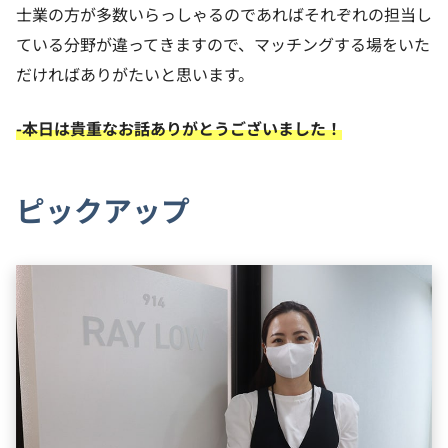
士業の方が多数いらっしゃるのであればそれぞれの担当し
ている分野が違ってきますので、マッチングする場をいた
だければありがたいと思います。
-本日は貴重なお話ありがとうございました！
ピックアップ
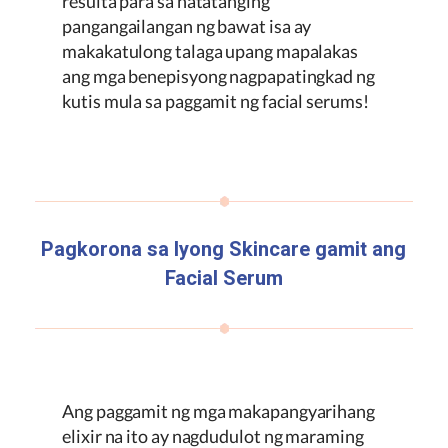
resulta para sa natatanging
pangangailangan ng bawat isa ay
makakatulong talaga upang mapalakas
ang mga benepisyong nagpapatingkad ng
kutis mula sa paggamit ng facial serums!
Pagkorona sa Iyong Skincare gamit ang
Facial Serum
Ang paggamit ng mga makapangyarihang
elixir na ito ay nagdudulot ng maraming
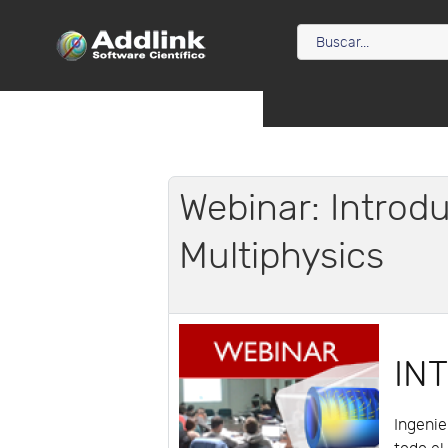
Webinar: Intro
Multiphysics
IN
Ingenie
· · ·
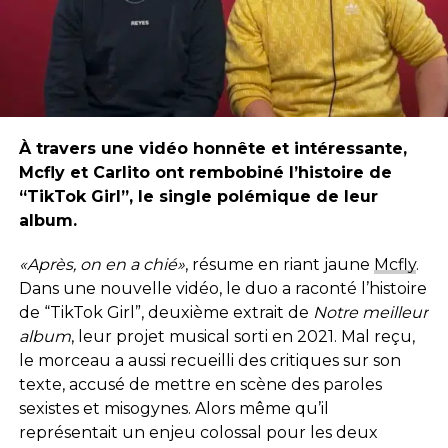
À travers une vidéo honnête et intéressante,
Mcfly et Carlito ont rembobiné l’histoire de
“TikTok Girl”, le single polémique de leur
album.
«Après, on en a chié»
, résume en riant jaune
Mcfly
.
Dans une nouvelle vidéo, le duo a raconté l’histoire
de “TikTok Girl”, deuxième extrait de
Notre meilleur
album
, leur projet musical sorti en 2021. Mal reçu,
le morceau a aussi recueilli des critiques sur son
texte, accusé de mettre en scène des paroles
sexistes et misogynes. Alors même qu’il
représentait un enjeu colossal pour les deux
· · ·
## Task
Format the records from the line containing "resulta para sa natatanging" through the line containing "elixir na ito ay nagdudulot ng maraming" as a JSON list of strings, one string per line, skipping any blank lines.

## Result for this task
[
  "resulta para sa natatanging",
  "pangangailangan ng bawat isa ay",
  "makakatulong talaga upang mapalakas",
  "ang mga benepisyong nagpapatingkad ng",
  "kutis mula sa paggamit ng facial serums!",
  "Pagkorona sa Iyong Skincare gamit ang",
  "Facial Serum",
  "Ang paggamit ng mga makapangyarihang",
  "elixir na ito ay nagdudulot ng maraming"
]